### [DIRECTIONS]
[1] In the text on marine reproduction, why do organisms that benefit from group living commonly reproduce asexually?
[2] Pick up the text on marine reproduction and sexuality after its last sentence and keep going.

### [TEXT]

────────────────────────────────────────

5 Reproduction and Sexuality in
the Marine Environment
©Jeffrey S. Levinton 2001
Reproduction, dispersal and migration are the
fundamental processes that allow living
populations to grow and exploit new
environments.
Definitions:
Reproduction: replication of individuals.
Dispersal: spread of progeny to locations that differ from
the parent.
Migration: a directed movement between specific areas
Nonsexual Reproduction
• Non-sexual reproduction:
Descendants are genetically identical
- clones
Colonial species produce a set of
individuals that are genetically
identical, known as a module; each
module may have arisen from a
sexually formed zygote
Organisms that benefit from group living commonly
reproduce asexually because group living benefits are
greatest when you are related.
Bryozoans (top left), tunicates
(top right), anemones (bottom
left), corals, and sponges are
all examples of organisms that
reproduce asexually.

────────────────────────────────────────

Saved entries
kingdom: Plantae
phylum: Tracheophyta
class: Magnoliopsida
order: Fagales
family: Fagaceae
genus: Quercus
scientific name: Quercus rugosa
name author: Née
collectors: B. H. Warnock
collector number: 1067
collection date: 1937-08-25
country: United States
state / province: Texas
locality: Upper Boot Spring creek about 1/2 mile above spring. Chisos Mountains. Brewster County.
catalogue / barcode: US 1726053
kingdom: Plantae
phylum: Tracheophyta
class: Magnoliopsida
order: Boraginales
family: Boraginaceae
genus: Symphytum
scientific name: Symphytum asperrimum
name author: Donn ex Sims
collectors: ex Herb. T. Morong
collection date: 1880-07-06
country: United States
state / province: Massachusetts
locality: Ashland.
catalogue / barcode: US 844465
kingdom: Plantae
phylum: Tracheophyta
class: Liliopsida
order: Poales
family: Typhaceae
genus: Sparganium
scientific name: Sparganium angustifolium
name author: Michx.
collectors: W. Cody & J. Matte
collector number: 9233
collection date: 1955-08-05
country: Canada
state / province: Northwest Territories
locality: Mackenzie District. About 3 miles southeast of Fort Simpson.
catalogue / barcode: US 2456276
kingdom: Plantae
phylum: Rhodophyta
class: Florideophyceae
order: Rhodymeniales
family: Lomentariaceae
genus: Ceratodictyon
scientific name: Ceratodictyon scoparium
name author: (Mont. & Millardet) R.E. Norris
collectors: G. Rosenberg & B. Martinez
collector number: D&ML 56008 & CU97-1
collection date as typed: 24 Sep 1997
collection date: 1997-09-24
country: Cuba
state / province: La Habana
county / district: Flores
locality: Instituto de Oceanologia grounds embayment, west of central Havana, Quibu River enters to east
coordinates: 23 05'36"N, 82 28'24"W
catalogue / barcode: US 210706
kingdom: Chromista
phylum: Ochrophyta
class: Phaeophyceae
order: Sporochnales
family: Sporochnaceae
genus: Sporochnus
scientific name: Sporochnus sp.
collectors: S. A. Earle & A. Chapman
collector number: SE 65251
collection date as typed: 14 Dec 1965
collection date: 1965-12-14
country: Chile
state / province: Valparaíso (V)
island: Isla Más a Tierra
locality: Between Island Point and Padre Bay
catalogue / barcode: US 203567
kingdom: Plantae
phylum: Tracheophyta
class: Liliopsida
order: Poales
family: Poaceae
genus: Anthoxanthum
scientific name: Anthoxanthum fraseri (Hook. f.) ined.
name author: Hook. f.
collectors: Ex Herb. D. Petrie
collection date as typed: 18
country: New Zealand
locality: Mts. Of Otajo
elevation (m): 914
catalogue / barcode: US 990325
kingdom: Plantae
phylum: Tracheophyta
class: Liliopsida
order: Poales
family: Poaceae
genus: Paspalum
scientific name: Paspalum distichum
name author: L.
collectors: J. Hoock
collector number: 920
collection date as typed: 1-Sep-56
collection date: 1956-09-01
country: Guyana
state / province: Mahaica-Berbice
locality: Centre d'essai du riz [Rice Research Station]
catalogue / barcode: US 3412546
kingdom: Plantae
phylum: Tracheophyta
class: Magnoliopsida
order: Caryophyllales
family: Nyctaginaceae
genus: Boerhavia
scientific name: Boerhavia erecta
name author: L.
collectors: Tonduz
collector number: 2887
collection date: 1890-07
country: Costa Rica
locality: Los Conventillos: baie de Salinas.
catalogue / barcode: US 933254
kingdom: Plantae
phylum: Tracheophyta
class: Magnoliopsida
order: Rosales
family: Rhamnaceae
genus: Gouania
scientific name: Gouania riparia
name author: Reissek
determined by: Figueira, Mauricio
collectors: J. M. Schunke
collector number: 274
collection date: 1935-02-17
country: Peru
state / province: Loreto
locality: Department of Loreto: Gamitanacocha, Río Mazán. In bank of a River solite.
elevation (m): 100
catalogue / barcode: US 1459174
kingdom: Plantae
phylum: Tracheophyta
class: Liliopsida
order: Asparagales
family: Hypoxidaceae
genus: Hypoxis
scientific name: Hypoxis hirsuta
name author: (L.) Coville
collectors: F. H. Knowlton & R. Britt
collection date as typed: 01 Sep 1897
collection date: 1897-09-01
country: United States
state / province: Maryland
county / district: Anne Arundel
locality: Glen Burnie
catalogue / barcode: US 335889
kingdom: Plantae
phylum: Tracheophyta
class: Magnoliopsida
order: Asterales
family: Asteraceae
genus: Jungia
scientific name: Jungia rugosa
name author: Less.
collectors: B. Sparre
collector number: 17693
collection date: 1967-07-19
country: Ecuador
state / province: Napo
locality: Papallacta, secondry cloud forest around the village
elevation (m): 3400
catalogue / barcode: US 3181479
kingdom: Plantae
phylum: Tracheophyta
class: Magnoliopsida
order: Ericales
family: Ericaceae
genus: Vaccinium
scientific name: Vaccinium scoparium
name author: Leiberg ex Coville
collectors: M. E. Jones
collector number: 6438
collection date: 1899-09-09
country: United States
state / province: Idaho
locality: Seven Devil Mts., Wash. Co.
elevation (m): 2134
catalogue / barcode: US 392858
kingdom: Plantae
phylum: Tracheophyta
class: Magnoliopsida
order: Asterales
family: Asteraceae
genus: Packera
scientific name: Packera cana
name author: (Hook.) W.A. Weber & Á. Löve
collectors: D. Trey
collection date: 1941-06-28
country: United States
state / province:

────────────────────────────────────────

### [REPLIES]
[1] Group living benefits are greatest when you are related.

[2]
Cost of Sex
Sex is a species property whereby different
individuals have the chance to exchange or
combine DNA to produce offspring.
• FEMALE: invests more energy in production
of eggs, and offspring’s DNA is only half
hers.
• Sex involves expenditure of energy and time
to find mates, combat among males
Benefits of Sex?
• genetic diversity - sex increases combinations of
genes - resistance against disease
• Alternative to sex: clones, must wait for
mutations to occur
• Sex - recombination produces variable gene
combinations, meiosis enhances crossing over of
chromosomes: new gene combinations and
variants
Types of Sexuality
• Separate sexes –gonochoristic
• Hermaphroditism -individual can have
male or female function
Hermaphroditism
• Simultaneous
Many nudibranchs (above) are
simultaneous hermaphrodites
Sequential
Protandrous - first male,
then female
Protogynous - first
female, then male
Simultaneous Hermaphrodites
What are the advantages?
• can mate with anyone you run
in to.
What are the costs?
•High cost in energy over time
to produce both eggs and sperm
What if any individual releases
sperm during mating, but then
does not release eggs??
Sequential Hermaphroditism:
Protandry and the size advantage model
• Eggs are costly in terms of
resources, so more offspring
produced when individual
functions as female when large
• Male function does not produce
great increases in offspring when it
gets larger.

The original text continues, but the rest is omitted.